December 2, 2013 Taxation in China

taxes change in ChinaBEIJING – China intends to significantly deepen and expand the reforms to the socio-economic system in the country, and these changes will be reflected as improvements and updates to the national tax system.

The leadership of China is set to “…actively and steadily push forward the breadth and depth of market-oriented reforms” in the country, while “…vigorously develop[ing] a mixed-ownership economy”, and will “… handle the relationship between government and the market”, in line with the overreaching plan of reform for the next 10 years formalized by the recently held Third Plenum of the 18th Central Committee of the Communist Party of China.

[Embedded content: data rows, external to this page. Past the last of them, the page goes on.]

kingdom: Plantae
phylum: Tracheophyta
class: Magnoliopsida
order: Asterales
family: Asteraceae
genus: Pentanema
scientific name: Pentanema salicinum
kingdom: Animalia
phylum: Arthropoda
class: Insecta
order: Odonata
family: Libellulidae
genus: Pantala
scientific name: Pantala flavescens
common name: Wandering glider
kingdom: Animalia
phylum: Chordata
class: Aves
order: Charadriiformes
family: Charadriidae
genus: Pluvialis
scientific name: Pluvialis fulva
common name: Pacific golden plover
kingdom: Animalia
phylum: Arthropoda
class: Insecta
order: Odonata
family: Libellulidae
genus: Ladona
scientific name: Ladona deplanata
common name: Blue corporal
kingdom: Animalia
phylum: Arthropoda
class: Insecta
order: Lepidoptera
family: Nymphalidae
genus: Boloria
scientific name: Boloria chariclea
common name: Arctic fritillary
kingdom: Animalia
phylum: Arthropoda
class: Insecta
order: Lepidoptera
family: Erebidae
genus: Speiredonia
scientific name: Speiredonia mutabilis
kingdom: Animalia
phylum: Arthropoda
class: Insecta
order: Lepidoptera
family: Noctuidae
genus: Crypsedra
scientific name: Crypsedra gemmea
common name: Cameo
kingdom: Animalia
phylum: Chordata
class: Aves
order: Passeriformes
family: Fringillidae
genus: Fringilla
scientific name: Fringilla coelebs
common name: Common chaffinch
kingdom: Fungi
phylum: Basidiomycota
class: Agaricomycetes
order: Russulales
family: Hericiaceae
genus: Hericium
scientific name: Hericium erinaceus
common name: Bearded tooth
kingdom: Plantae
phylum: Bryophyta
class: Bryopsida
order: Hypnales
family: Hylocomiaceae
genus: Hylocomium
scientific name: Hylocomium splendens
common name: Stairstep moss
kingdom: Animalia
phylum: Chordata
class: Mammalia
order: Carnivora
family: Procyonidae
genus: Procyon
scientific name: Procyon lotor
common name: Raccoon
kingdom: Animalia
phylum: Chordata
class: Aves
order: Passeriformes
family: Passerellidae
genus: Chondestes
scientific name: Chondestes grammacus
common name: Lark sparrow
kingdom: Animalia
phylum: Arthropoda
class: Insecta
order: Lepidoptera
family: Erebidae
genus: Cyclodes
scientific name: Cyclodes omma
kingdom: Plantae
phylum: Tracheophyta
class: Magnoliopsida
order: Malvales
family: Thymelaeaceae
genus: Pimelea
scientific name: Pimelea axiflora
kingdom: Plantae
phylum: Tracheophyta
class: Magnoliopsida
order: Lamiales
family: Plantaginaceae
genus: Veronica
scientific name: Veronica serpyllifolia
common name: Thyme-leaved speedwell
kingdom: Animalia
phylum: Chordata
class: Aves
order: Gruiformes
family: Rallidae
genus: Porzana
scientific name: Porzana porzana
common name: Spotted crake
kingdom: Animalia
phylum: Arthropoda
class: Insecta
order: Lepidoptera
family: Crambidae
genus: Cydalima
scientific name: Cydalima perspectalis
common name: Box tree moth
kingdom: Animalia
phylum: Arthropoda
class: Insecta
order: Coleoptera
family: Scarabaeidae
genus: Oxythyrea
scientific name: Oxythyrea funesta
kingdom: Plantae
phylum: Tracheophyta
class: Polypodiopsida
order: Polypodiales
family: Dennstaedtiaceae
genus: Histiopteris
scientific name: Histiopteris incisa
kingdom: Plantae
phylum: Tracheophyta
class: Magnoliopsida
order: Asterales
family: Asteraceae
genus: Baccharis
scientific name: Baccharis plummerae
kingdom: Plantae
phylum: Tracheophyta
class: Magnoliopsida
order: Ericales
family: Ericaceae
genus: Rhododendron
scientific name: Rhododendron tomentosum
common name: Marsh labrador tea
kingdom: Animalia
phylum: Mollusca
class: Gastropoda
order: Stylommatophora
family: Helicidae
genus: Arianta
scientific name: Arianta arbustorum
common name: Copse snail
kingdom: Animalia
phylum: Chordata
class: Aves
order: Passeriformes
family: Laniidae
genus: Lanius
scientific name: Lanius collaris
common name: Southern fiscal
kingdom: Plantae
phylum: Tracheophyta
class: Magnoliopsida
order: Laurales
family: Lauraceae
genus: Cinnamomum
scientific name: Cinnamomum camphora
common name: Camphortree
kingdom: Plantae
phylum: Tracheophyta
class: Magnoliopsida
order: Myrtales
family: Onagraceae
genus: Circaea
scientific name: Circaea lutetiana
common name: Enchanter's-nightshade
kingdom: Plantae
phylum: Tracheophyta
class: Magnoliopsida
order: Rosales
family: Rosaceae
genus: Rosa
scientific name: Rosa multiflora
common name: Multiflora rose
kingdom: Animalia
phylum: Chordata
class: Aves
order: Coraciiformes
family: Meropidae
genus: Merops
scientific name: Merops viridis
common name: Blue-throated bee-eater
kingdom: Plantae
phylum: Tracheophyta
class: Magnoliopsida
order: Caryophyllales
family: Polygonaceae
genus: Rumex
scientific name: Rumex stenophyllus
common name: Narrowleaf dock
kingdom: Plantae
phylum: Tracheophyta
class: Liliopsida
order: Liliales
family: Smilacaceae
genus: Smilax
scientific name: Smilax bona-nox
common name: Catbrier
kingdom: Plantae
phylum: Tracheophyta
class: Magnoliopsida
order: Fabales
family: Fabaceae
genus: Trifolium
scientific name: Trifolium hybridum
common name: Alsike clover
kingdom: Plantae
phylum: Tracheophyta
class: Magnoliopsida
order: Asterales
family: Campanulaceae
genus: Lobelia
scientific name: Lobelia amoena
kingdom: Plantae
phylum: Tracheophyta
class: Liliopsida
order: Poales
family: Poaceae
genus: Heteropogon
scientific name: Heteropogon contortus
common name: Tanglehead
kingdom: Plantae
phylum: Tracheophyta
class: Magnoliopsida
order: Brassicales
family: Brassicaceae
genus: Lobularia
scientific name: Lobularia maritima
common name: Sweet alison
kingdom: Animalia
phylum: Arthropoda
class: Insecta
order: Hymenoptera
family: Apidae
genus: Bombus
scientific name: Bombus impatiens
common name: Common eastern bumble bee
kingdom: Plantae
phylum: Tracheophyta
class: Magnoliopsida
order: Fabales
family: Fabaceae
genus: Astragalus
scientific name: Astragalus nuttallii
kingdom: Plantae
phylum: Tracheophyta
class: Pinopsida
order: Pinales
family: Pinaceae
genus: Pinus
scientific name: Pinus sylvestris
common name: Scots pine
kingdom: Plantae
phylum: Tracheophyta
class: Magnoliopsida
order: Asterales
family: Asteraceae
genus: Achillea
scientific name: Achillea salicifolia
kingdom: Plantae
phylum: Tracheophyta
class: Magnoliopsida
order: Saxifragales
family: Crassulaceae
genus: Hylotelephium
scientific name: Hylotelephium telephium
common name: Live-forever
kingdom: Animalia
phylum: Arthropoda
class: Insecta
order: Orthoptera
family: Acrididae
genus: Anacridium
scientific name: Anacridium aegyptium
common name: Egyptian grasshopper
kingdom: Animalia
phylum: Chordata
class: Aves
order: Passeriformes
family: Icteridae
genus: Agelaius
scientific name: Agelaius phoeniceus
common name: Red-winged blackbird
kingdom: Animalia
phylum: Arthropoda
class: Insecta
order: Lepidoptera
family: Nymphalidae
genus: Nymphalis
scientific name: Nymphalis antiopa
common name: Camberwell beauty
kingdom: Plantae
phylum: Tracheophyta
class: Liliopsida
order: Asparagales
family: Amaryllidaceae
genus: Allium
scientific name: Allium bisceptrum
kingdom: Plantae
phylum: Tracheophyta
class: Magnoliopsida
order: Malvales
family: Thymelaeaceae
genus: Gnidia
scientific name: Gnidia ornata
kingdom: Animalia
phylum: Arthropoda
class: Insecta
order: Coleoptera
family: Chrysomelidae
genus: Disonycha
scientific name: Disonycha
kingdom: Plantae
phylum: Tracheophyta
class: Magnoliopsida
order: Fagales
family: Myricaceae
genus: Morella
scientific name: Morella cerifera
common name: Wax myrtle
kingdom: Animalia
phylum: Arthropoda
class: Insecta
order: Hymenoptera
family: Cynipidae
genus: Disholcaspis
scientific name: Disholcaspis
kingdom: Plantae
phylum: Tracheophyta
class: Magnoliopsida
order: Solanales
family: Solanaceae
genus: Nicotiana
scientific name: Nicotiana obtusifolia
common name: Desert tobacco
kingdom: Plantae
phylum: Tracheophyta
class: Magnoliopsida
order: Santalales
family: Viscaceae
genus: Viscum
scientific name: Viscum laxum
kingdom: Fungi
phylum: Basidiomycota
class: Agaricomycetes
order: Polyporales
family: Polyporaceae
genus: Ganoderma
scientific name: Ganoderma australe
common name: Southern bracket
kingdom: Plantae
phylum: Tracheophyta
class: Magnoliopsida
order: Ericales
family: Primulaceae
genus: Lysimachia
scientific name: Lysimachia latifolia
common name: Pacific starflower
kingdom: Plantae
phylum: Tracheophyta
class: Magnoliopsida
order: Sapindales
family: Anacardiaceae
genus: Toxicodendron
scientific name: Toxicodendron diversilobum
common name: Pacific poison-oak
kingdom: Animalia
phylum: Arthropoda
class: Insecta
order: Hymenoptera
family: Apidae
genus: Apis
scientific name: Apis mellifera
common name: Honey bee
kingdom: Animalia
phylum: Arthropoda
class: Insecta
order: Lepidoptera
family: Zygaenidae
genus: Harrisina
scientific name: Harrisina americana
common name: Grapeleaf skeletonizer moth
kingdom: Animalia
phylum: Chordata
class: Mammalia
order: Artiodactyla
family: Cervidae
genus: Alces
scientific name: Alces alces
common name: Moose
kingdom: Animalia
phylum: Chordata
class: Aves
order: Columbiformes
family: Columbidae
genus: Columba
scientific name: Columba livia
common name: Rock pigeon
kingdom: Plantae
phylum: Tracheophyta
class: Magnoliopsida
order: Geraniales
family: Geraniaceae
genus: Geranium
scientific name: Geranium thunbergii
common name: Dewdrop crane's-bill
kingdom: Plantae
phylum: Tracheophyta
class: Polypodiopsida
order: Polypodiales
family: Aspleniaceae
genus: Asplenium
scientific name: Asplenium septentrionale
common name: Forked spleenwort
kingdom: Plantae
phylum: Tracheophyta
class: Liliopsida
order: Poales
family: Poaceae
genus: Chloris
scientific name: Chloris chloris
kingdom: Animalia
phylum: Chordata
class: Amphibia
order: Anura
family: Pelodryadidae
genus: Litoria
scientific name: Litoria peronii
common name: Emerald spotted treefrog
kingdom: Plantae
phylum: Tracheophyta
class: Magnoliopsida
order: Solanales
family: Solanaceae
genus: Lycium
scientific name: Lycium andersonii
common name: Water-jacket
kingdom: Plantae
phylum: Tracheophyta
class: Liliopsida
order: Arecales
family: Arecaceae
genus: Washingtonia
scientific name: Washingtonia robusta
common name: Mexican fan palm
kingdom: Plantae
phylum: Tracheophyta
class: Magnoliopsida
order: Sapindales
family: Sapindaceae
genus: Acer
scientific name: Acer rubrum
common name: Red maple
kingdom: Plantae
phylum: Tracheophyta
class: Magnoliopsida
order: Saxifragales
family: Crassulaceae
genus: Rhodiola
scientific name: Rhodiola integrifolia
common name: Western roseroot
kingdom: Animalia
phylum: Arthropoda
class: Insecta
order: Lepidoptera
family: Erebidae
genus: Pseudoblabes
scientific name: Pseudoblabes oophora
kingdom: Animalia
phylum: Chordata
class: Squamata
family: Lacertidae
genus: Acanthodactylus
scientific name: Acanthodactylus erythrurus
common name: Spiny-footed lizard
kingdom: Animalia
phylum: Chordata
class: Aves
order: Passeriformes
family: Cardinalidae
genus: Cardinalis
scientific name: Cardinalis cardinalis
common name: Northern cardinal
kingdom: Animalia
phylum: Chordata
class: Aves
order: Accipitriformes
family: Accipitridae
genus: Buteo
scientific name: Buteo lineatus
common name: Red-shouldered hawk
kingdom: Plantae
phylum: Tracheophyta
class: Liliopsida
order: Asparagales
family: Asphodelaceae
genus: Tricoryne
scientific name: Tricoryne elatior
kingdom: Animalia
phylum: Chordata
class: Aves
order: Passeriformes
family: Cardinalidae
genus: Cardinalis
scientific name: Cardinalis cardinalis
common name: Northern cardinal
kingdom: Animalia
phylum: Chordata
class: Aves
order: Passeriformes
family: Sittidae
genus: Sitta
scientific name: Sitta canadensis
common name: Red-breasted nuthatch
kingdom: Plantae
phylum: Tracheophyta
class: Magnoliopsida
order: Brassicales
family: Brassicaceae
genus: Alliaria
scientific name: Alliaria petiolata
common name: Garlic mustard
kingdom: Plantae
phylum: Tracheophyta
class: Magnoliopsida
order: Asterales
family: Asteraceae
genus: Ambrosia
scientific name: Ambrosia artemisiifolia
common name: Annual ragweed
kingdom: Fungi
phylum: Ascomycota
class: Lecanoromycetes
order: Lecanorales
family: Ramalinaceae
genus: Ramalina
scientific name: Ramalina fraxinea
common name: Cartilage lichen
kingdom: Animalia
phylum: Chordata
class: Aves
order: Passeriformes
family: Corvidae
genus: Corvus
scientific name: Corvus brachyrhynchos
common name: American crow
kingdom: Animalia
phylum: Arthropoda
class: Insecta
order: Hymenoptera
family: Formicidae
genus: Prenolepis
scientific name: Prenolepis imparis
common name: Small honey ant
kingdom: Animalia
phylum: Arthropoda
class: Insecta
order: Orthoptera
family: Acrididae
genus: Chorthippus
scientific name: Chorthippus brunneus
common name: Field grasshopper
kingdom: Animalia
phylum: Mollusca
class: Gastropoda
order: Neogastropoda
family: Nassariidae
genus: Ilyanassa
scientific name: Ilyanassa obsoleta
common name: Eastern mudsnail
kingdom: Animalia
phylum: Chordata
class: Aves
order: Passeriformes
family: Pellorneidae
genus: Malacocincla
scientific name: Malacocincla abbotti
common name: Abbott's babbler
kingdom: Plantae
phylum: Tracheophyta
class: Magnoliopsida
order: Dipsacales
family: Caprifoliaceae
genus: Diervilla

The results of the work of the plenum were released as Decision on Major Issues Concerning Comprehensively Deepening Reforms, a document which is already come to be labelled by some international media as the “reform manifesto” and “reform 2.0”.

The main task of the reforms is to facilitate a stable financial system in China over the long-term, and the leadership of the Communist Party underlined that in order to achieve this goal, great attention will be paid to “improve related legislation”, allowing the country to have a single legislative regime for the introduction, approval and administration of tax regulations.

The importance of the this task has already been underlined by some international taxation experts, who have pointed out that among the 18 categories of taxes collected in China, only 3 have been fully outlined and detailed in the national legislation, while the remaining 15 are still subject to ministerial and administrative introduction and approval.

Experts have noted that the reforms will allow China to follow a radically new approach towards the formation and the distribution of the national budget, and will also provide a clear separation between the administrative functions local and national tax authorities.